A Quick Look Back at ParkerVision
ParkerVision went public in 1993, as a developer of proprietary radio frequency (RF) technology for wireless and cellular communication networks. For 18 years, ParkerVision had difficulty bringing their technology to the market, with their stock trading sideways at best. In 2011, (when its stock was trading at $0.46), it filed a federal lawsuit in the U.S. District Court of Florida against Qualcomm Incorporated , seeking unspecified damages and injunctive relief for infringement of six of its patents related to RF receivers and the down-conversion of electromagnetic signals.
In February 2013, the U.S. District Court of Florida sided with ParkerVision on most key issues in the Markman hearing for its patent case, clearing the way for the case to go to trial.
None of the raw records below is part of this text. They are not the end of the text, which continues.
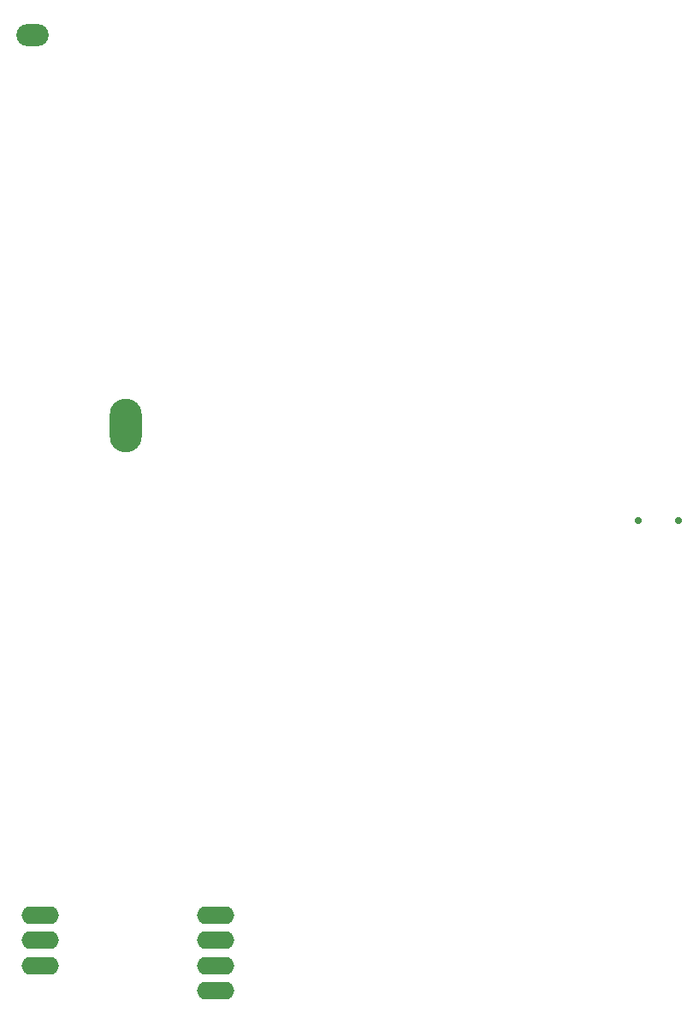
<source format=gbr>
%TF.GenerationSoftware,KiCad,Pcbnew,7.0.6*%
%TF.CreationDate,2024-03-31T21:54:29-07:00*%
%TF.ProjectId,retroglowplus_gbc,72657472-6f67-46c6-9f77-706c75735f67,rev?*%
%TF.SameCoordinates,Original*%
%TF.FileFunction,Soldermask,Bot*%
%TF.FilePolarity,Negative*%
%FSLAX46Y46*%
G04 Gerber Fmt 4.6, Leading zero omitted, Abs format (unit mm)*
G04 Created by KiCad (PCBNEW 7.0.6) date 2024-03-31 21:54:29*
%MOMM*%
%LPD*%
G01*
G04 APERTURE LIST*
%ADD10O,3.200000X5.300000*%
%ADD11O,3.700000X1.750000*%
%ADD12O,3.200000X2.200000*%
%ADD13C,0.700000*%
G04 APERTURE END LIST*
D10*
%TO.C,REF\u002A\u002A*%
X217212283Y-106146600D03*
%TD*%
D11*
%TO.C,REF\u002A\u002A*%
X226111100Y-154531000D03*
%TD*%
%TO.C,REF\u002A\u002A*%
X226111100Y-157031000D03*
%TD*%
%TO.C,REF\u002A\u002A*%
X226111100Y-159531000D03*
%TD*%
%TO.C,REF\u002A\u002A*%
X208811100Y-154531000D03*
%TD*%
%TO.C,REF\u002A\u002A*%
X226111100Y-162031000D03*
%TD*%
D12*
%TO.C,REF\u002A\u002A*%
X208051400Y-67564000D03*
%TD*%
D11*
%TO.C,REF\u002A\u002A*%
X208811100Y-157031000D03*
%TD*%
D13*
%TO.C,J1*%
X271976600Y-115523100D03*
X267976600Y-115523100D03*
%TD*%
D11*
%TO.C,REF\u002A\u002A*%
X208811100Y-159531000D03*
%TD*%
M02*

</source>
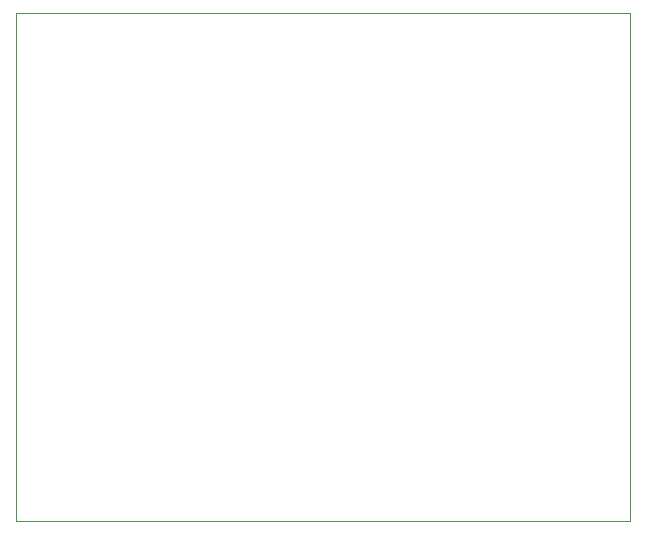
<source format=gbr>
%TF.GenerationSoftware,KiCad,Pcbnew,8.0.1*%
%TF.CreationDate,2024-04-26T07:43:16+02:00*%
%TF.ProjectId,LC-Schwingkreise,4c432d53-6368-4776-996e-676b72656973,rev?*%
%TF.SameCoordinates,Original*%
%TF.FileFunction,Profile,NP*%
%FSLAX46Y46*%
G04 Gerber Fmt 4.6, Leading zero omitted, Abs format (unit mm)*
G04 Created by KiCad (PCBNEW 8.0.1) date 2024-04-26 07:43:16*
%MOMM*%
%LPD*%
G01*
G04 APERTURE LIST*
%TA.AperFunction,Profile*%
%ADD10C,0.050000*%
%TD*%
G04 APERTURE END LIST*
D10*
X95000000Y-75000000D02*
X147000000Y-75000000D01*
X147000000Y-118000000D01*
X95000000Y-118000000D01*
X95000000Y-75000000D01*
M02*

</source>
A Markman hearing determines definitions of disputed technical terms in a lawsuit, and a final ruling involving those terms is often considered a critical piece of any patent case. Of the 44 terms that were under dispute and included in the Markman Order, the judge sided with ParkerVision's definitions on 40 of the terms. One day after the Company's Markman hearing, the stock was trading at $3.35.
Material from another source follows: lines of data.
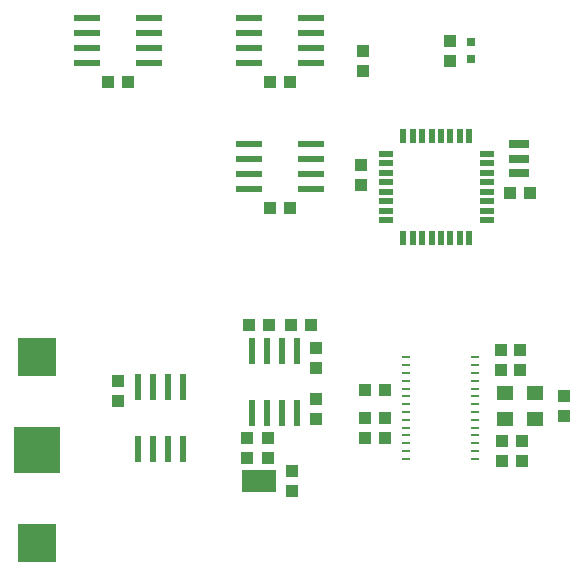
<source format=gbr>
G04 EAGLE Gerber RS-274X export*
G75*
%MOMM*%
%FSLAX34Y34*%
%LPD*%
%INSolderpaste Top*%
%IPPOS*%
%AMOC8*
5,1,8,0,0,1.08239X$1,22.5*%
G01*
%ADD10R,2.209800X0.609600*%
%ADD11R,0.609600X2.209800*%
%ADD12R,1.000000X1.100000*%
%ADD13R,1.100000X1.000000*%
%ADD14R,1.270000X0.558800*%
%ADD15R,0.558800X1.270000*%
%ADD16R,0.800000X0.250000*%
%ADD17R,2.844800X1.981200*%
%ADD18R,3.962400X3.962400*%
%ADD19R,3.175000X3.175000*%
%ADD20R,1.397000X1.193800*%
%ADD21R,1.700000X0.700000*%
%ADD22R,0.800000X0.800000*%


D10*
X287782Y435610D03*
X287782Y448310D03*
X287782Y461010D03*
X287782Y473710D03*
X235458Y473710D03*
X235458Y461010D03*
X235458Y448310D03*
X235458Y435610D03*
D11*
X179070Y160782D03*
X166370Y160782D03*
X153670Y160782D03*
X140970Y160782D03*
X140970Y108458D03*
X153670Y108458D03*
X166370Y108458D03*
X179070Y108458D03*
D12*
X466090Y115180D03*
X466090Y98180D03*
D13*
X350130Y158750D03*
X333130Y158750D03*
X350130Y134620D03*
X333130Y134620D03*
X350130Y118110D03*
X333130Y118110D03*
D12*
X448310Y192650D03*
X448310Y175650D03*
X449580Y115180D03*
X449580Y98180D03*
D14*
X436626Y302200D03*
X436626Y310200D03*
X436626Y318200D03*
X436626Y326200D03*
X436626Y334200D03*
X436626Y342200D03*
X436626Y350200D03*
X436626Y358200D03*
D15*
X421700Y373126D03*
X413700Y373126D03*
X405700Y373126D03*
X397700Y373126D03*
X389700Y373126D03*
X381700Y373126D03*
X373700Y373126D03*
X365700Y373126D03*
D14*
X350774Y358200D03*
X350774Y350200D03*
X350774Y342200D03*
X350774Y334200D03*
X350774Y326200D03*
X350774Y318200D03*
X350774Y310200D03*
X350774Y302200D03*
D15*
X365700Y287274D03*
X373700Y287274D03*
X381700Y287274D03*
X389700Y287274D03*
X397700Y287274D03*
X405700Y287274D03*
X413700Y287274D03*
X421700Y287274D03*
D16*
X368300Y100076D03*
X368300Y106680D03*
X368300Y113284D03*
X368300Y119888D03*
X368300Y126492D03*
X368300Y133096D03*
X368240Y139700D03*
X368300Y146304D03*
X368300Y152908D03*
X368300Y159512D03*
X368300Y166116D03*
X368300Y172720D03*
X368300Y179324D03*
X368300Y185928D03*
X426720Y185928D03*
X426720Y179324D03*
X426720Y172720D03*
X426720Y166116D03*
X426720Y159512D03*
X426720Y152908D03*
X426720Y146304D03*
X426780Y139700D03*
X426720Y133096D03*
X426720Y126492D03*
X426720Y119888D03*
X426720Y113284D03*
X426720Y106680D03*
X426720Y100076D03*
D12*
X464820Y175650D03*
X464820Y192650D03*
D11*
X275590Y191262D03*
X262890Y191262D03*
X250190Y191262D03*
X237490Y191262D03*
X237490Y138938D03*
X250190Y138938D03*
X262890Y138938D03*
X275590Y138938D03*
D13*
X252340Y213360D03*
X235340Y213360D03*
X270900Y213360D03*
X287900Y213360D03*
D12*
X292100Y176920D03*
X292100Y193920D03*
X292100Y150740D03*
X292100Y133740D03*
X233680Y117720D03*
X233680Y100720D03*
X251460Y117720D03*
X251460Y100720D03*
D17*
X243840Y81280D03*
D12*
X271780Y89780D03*
X271780Y72780D03*
D18*
X55880Y107950D03*
D19*
X55880Y29210D03*
X55880Y186690D03*
D12*
X124460Y148980D03*
X124460Y165980D03*
D10*
X150622Y435610D03*
X150622Y448310D03*
X150622Y461010D03*
X150622Y473710D03*
X98298Y473710D03*
X98298Y461010D03*
X98298Y448310D03*
X98298Y435610D03*
D13*
X115960Y419100D03*
X132960Y419100D03*
X253120Y419100D03*
X270120Y419100D03*
D10*
X287782Y328930D03*
X287782Y341630D03*
X287782Y354330D03*
X287782Y367030D03*
X235458Y367030D03*
X235458Y354330D03*
X235458Y341630D03*
X235458Y328930D03*
D13*
X253120Y312420D03*
X270120Y312420D03*
D20*
X477520Y155780D03*
X452120Y133780D03*
X477520Y133780D03*
X452120Y155780D03*
D12*
X501650Y136280D03*
X501650Y153280D03*
X330200Y348860D03*
X330200Y331860D03*
D13*
X456320Y325120D03*
X473320Y325120D03*
D12*
X331470Y445380D03*
X331470Y428380D03*
D21*
X463550Y342330D03*
X463550Y354330D03*
X463550Y366330D03*
D12*
X405130Y454270D03*
X405130Y437270D03*
D22*
X422910Y438270D03*
X422910Y453270D03*
M02*

</source>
In October 2013, a jury in Orlando found that Qualcomm infringed four ParkerVision patents and awarded them $173 million in damages, which was the second-biggest patent verdict in 2013, behind the $290 million awarded to Apple Inc. (NASDAQ:AAPL) in a retrial of its fight with Samsung Electronics Co. Ltd. (KOSE:A005930). ParkerVision is now demanding royalties from Qualcomm for the infringing products being shipped into the U.S. through the year 2022. While the size of future royalty payments is still unknown, an Equity Research Analyst from Ladenburg Thalmann & Co. Inc. put out a report in May 2014 that he believes that ParkerVision could generate royalties in excess of more than $100 million starting in 2014.
In May 2014, ParkerVision filed a second patent suit, contending that Qualcomm has been infringing on seven additional patents, not related to the current RF down-conversion technology and names the Taiwanese mobile company, HTC Corporation (TSEC:2498), which is one of Qualcomm's biggest customers. As of May 20, 2014, ParkerVision was trading at $4.62 with a $445 million market capitalization.
Not a Patent Troll
Neither ParkerVision or Zecotek are Patent Assertion Entities, they are operating companies whose primary business is to try and commercialize the existing technologies they created. They are significantly different from the numerous, well-known public companies whose sole business is to seek enforcement of intellectual property they have acquired from others, including Acacia Research Corporation (NASDAQ:ACTG), VirnetX Holding Corp. (NYSE MKT:VHC), Vringo, Inc. (NASDAQ:VRNG), CopyTele, Inc. (OTCQB:OTCQB:COPY), and Marathon Patent Group, Inc. (OTCBB:OTCQB:MARA). These businesses are legitimate and pursue their businesses according to the law, however, ParkerVision and Zecotek represent something different with the upside of both major patent litigation and the potential for significant commercialization milestones in the near horizon.
Zecotek has made it past this very important Markman Order hurdle and investors will now look for news on an upcoming trial date, and their ability to fund their lawsuit If the ParkerVision model is any guide, many investors with an interest in intellectual property will be following developments closely.